Atomgetriebener Freundschaftsbesuch

■ Greenpeace-Protest gegen britisches U-Boot / „Gefahr atomarer Katastrophe“ Von Sannah Koch

Die Empfangskapelle mußte sich zwei Stunden gedulden, bis sie zum Ständchen aufspielen durfte. Sie fror gestern mittag gemeinsam mit etlichen PresseverteterInnen und Polizisten zu Wasser und zu Land an der Überseebrücke – das britische Atom-U-Boot HMS Talent fest im Blick, das dort andocken wollte, aber nicht konnte. Denn zwischen Zaungästen und Bootsbesatzung hatten sich einige in noch kältere Gefilde gewagt: In der schmutzigen Brühe des Hafens dümpelten sechs AktivistInnen der Umweltweltschutzorganisation Greenpeace – angekettet an zwei Duckdalben. Mit dieser Protestaktion wollten sie das britische U-Boot zur Umkehr zwingen.

Vier Greepeace-Schlauchboote flitzten um das U-Boot herum, die Beluga ließ ihre Warnsirene aufheulen, ein Polizeihubschrauber kreiste knatternd über der Szenerie – ein wahrlich großer Bahnhof für das britische Unterseeboot, das für sechs Tage zum „Freundschaftsbesuch“ festmachen wollte. Es ist das dritte nukleargetriebene Boot, das Hamburg einen Besuch abstattet.

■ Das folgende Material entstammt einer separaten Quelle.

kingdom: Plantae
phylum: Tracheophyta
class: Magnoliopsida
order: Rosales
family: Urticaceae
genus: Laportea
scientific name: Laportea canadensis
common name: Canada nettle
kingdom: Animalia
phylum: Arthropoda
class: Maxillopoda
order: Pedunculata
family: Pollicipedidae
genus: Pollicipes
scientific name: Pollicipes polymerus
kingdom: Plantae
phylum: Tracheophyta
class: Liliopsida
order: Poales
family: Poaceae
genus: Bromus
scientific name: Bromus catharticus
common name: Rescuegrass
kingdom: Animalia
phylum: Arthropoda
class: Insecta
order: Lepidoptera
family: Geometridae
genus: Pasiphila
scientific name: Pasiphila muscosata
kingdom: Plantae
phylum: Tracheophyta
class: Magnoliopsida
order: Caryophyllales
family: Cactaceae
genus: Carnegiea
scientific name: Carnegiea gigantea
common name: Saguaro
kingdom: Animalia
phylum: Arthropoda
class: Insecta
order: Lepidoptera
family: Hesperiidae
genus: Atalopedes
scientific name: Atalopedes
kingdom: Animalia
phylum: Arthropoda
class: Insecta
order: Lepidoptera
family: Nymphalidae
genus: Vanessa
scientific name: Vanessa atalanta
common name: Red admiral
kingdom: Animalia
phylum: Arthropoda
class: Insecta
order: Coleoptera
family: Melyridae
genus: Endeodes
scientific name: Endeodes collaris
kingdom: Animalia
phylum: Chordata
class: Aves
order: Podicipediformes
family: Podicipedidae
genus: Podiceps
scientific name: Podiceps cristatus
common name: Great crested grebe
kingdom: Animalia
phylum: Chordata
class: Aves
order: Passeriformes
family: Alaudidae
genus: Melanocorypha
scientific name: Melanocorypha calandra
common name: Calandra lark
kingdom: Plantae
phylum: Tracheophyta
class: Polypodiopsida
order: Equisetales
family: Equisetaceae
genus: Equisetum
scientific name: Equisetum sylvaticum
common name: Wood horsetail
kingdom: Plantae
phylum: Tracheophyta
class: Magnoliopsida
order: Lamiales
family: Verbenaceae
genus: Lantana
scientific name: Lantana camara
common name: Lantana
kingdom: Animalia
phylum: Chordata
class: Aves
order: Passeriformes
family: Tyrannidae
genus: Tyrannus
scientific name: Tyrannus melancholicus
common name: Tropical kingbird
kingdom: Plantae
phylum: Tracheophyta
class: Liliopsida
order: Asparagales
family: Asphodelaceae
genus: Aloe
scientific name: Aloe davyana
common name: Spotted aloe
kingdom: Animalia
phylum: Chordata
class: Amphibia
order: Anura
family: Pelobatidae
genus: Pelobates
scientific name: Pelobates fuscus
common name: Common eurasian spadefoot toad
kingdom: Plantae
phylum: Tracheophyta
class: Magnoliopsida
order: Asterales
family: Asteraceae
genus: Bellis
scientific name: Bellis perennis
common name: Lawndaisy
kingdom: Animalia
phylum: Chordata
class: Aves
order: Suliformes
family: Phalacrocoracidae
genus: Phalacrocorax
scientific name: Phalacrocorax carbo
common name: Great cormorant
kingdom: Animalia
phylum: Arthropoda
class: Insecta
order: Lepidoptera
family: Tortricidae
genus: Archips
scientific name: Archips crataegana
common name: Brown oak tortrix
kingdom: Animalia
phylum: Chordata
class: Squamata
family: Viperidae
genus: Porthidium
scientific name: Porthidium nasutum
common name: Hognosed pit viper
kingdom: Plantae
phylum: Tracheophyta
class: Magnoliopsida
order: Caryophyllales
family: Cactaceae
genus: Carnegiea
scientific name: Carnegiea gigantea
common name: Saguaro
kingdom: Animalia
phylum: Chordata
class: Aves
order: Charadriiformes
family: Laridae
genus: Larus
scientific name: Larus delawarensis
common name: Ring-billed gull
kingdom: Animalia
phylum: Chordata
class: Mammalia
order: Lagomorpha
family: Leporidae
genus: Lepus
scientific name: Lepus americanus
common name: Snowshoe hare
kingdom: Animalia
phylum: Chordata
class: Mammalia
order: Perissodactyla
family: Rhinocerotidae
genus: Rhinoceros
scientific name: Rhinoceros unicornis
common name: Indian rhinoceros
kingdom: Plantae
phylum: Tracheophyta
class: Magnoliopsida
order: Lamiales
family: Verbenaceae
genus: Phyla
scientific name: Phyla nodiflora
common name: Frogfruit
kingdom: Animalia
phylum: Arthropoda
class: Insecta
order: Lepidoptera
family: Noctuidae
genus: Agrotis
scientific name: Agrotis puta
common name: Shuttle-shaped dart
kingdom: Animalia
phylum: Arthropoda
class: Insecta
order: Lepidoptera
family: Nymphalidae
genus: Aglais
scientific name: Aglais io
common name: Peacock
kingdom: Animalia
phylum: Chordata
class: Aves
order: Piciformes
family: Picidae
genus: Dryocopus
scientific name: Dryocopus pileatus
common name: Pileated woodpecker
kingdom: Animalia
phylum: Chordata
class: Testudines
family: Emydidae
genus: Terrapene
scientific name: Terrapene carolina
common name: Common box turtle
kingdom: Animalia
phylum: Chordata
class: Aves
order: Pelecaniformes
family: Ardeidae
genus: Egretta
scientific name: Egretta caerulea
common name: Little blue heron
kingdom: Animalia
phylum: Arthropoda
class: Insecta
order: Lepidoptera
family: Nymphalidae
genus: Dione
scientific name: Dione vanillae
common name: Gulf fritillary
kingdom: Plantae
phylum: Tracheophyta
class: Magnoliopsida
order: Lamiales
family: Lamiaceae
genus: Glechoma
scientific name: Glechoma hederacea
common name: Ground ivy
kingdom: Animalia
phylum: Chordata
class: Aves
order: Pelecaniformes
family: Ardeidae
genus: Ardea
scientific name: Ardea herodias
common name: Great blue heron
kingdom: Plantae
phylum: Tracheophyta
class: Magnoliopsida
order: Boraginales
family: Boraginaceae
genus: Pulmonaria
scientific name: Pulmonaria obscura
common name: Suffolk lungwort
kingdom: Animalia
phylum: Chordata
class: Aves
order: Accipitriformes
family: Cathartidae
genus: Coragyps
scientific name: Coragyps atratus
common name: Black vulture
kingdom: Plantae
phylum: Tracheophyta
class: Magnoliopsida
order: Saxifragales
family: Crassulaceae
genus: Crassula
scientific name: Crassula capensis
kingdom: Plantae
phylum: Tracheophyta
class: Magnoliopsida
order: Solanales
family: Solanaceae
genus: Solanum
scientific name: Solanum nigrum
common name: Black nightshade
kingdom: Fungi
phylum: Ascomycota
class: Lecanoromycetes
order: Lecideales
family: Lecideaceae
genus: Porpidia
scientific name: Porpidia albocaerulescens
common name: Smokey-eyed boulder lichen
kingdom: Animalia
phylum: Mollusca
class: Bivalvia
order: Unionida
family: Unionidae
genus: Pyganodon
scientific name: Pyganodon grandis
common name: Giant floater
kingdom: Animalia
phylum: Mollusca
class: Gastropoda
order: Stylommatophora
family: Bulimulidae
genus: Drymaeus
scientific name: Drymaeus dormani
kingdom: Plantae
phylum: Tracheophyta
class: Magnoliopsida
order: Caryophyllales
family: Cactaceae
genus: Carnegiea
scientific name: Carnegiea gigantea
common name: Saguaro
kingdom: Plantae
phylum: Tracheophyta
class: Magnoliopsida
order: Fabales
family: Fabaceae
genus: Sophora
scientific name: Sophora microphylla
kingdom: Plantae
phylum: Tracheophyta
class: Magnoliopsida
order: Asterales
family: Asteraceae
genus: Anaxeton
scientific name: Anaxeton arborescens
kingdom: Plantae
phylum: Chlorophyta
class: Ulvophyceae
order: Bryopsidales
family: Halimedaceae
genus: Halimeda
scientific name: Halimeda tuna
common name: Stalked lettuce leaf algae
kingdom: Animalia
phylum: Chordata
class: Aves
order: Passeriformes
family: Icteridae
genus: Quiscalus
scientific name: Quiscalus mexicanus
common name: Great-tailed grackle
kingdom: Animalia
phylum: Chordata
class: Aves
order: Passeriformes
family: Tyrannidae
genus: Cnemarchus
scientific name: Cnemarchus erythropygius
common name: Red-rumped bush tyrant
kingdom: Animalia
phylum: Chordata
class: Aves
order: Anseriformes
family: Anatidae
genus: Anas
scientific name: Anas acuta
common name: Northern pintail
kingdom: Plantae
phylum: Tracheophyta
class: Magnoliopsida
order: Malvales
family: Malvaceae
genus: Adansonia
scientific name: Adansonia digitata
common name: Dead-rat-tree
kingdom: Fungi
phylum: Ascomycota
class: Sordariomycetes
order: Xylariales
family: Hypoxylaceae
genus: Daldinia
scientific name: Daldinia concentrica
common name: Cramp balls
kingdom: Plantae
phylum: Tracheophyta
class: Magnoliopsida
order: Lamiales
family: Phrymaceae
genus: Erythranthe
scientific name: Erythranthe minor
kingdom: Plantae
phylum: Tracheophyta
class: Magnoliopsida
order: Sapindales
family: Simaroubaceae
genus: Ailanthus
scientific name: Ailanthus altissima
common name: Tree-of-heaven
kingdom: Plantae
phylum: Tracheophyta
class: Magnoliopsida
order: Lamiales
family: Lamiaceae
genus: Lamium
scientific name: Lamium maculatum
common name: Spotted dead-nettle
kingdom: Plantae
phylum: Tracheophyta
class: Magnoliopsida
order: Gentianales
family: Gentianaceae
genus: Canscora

Für Greenpeace ist es jedoch eine „tickende Nuklearbombe“. Der Aufenthalt eines „Atom-U-Bootes im Herzen Hamburgs setzt die Bevölkerung der Gefahr einer atomaren Katastrophe aus“, warnte gestern der Atomexperte der Umweltschützer, Sven Teske – „Atomreaktoren auf See müssen verboten werden“, so seine Forderung. Laut Greenpeace schätzt selbst die Royal Navy das Unfallrisiko von Atom-U-Booten höher ein als das von Atomreaktoren an Land. Die Umweltorganisation hat seit 1962 allein bei britischen Schiffen 38 Unfälle gezählt. Darunter auch die HMS Talent: Bei einem Bruch einer Verbindungsleitung im Dezember 1989 seien auf einem englischen Werftgelände 120 Liter radioaktiven Wassers ausgelaufen.

Eine Gefährdung mochten aber weder der Hamburger Senat noch der Marineattaché der britischen Botschaft in Bonn, Walter Bishop, in dem Besuch der HMS Talent erkennen. Alle Sicherheits-Checks hätten ergeben, daß keine Gefahr von dem Boot ausgehe. Bishops lapidarer Hinweis: „Hamburg ist doch bereits von vier Reaktoren umgeben.“

Nachdem die Polizei zwei Stunden erfolglos versucht hatte, die Greenpeace-Schwimmer aus dem Wasser zu ziehen, brachen diese die Aktion selber ab. Die eintretende Ebbe mache ein Andocken notwendig, denn man wolle das Boot nicht gefährden, so die Begründung. Das Schiff ist für die HamburgerInnen übrigens nicht zugänglich.